### [EXERCISE DESCRIPTION]
Please copy the records below, from their start through the line containing "24.6%, contrast -10.009%", and substitute "edited" for "developed" while leaving everything else unchanged. Give only those lines.

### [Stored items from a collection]
• • • • • • •

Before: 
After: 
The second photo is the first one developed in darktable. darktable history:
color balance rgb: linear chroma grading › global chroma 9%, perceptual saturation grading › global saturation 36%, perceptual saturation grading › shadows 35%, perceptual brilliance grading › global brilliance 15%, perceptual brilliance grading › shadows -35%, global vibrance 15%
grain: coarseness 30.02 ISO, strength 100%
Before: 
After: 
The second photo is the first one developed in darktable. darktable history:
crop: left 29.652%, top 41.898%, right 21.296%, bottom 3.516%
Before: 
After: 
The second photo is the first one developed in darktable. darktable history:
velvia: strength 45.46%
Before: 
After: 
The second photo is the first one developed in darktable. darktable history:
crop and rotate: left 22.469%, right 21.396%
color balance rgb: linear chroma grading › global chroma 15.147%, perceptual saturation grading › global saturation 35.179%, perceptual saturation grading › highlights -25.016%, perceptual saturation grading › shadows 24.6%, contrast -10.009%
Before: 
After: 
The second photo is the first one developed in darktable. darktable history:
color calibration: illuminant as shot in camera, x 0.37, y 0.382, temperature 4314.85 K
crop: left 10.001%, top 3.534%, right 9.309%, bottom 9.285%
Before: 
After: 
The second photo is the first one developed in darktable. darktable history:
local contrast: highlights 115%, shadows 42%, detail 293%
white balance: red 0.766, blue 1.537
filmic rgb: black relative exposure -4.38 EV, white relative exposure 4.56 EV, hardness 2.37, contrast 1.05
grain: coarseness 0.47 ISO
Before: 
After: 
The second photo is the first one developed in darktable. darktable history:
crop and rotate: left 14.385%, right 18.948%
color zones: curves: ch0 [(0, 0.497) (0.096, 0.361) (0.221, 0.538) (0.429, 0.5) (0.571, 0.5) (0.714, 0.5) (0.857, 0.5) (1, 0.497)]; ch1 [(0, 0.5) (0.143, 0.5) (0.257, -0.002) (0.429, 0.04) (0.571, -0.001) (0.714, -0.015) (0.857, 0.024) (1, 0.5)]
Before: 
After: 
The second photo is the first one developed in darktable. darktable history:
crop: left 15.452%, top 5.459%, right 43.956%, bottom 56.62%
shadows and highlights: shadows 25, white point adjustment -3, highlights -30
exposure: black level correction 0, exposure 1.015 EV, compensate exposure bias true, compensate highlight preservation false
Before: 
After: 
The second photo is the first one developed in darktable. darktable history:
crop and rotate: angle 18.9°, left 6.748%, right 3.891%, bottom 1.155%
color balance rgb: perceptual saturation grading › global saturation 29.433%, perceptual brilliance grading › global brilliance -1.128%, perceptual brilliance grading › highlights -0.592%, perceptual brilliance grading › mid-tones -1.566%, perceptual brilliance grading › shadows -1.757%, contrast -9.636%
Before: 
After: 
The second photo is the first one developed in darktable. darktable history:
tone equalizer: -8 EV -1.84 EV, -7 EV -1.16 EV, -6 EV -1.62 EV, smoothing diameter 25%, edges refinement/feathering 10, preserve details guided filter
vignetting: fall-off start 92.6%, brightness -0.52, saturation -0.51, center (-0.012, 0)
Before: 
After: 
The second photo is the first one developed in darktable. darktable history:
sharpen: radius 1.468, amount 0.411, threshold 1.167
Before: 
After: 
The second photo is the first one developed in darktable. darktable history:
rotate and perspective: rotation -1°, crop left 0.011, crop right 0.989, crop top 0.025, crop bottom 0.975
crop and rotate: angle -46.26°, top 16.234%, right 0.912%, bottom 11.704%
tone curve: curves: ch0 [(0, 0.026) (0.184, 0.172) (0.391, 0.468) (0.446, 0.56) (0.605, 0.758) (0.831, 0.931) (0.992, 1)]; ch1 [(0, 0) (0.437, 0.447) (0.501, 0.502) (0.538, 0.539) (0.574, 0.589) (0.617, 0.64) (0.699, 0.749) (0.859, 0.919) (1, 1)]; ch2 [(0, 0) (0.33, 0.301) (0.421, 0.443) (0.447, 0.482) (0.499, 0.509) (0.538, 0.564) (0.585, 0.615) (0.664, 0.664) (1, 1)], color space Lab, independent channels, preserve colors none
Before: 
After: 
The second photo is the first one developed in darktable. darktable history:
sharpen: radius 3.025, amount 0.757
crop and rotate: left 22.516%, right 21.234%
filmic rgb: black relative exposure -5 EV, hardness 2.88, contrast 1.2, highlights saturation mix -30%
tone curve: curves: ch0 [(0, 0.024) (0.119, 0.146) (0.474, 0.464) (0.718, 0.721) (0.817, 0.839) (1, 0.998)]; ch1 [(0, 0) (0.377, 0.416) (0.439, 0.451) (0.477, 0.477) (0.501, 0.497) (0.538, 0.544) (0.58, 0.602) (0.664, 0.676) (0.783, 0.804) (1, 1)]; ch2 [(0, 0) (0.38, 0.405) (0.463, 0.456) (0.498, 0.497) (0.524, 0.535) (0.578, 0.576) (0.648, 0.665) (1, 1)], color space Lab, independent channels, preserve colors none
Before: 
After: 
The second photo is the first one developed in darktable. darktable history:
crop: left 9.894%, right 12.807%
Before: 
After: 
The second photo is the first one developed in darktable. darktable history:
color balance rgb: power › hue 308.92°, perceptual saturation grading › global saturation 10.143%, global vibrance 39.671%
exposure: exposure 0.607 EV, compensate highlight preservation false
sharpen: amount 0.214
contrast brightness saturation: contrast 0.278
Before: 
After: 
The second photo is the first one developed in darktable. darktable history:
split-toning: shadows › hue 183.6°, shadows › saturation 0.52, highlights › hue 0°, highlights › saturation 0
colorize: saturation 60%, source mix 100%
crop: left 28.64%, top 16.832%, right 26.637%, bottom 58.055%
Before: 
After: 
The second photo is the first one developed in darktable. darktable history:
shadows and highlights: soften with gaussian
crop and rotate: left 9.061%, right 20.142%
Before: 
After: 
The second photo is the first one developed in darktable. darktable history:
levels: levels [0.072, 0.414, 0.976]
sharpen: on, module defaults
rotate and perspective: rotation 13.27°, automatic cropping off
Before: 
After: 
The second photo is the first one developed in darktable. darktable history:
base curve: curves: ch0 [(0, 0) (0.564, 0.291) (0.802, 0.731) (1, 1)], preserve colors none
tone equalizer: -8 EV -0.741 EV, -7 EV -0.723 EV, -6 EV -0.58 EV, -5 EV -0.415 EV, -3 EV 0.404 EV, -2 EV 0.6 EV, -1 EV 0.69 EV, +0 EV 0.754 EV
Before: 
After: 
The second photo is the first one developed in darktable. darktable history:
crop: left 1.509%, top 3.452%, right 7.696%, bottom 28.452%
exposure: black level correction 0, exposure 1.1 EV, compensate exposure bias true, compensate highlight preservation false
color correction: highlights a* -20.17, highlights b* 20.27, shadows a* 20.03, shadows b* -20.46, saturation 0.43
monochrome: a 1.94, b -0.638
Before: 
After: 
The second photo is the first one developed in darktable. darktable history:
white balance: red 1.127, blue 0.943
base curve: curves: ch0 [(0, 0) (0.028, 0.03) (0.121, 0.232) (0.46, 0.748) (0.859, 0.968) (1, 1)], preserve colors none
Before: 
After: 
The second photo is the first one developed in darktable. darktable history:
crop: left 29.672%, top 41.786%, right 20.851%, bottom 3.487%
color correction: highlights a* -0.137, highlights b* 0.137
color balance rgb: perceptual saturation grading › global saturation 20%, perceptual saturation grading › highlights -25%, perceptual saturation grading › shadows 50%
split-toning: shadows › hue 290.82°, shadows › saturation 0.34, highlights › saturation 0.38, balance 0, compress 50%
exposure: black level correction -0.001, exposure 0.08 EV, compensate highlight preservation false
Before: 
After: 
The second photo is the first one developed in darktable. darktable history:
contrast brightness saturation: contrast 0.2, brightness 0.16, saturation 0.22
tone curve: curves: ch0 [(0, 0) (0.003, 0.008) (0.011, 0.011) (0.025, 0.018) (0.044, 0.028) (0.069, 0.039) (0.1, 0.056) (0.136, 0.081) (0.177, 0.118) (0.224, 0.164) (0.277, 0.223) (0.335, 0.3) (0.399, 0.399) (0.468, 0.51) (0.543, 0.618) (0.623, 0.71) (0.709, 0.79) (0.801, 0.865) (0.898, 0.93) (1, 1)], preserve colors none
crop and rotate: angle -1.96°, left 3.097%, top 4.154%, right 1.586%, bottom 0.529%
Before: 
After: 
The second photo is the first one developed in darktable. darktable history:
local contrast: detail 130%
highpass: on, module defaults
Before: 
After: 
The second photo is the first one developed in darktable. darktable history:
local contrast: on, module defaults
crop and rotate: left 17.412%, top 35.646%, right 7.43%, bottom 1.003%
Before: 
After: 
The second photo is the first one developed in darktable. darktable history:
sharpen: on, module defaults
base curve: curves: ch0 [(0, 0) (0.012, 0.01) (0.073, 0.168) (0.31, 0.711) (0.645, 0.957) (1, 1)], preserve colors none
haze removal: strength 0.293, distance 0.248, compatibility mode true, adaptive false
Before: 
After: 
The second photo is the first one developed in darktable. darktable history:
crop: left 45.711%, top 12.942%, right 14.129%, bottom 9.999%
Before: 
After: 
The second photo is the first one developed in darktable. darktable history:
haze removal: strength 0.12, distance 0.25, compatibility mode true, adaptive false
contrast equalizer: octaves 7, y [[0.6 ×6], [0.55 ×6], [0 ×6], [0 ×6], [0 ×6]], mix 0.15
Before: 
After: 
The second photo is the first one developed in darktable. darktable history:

• • • • • • •

### [IN RESPONSE]
Before: 
After: 
The second photo is the first one edited in darktable. darktable history:
color balance rgb: linear chroma grading › global chroma 9%, perceptual saturation grading › global saturation 36%, perceptual saturation grading › shadows 35%, perceptual brilliance grading › global brilliance 15%, perceptual brilliance grading › shadows -35%, global vibrance 15%
grain: coarseness 30.02 ISO, strength 100%
Before: 
After: 
The second photo is the first one edited in darktable. darktable history:
crop: left 29.652%, top 41.898%, right 21.296%, bottom 3.516%
Before: 
After: 
The second photo is the first one edited in darktable. darktable history:
velvia: strength 45.46%
Before: 
After: 
The second photo is the first one edited in darktable. darktable history:
crop and rotate: left 22.469%, right 21.396%
color balance rgb: linear chroma grading › global chroma 15.147%, perceptual saturation grading › global saturation 35.179%, perceptual saturation grading › highlights -25.016%, perceptual saturation grading › shadows 24.6%, contrast -10.009%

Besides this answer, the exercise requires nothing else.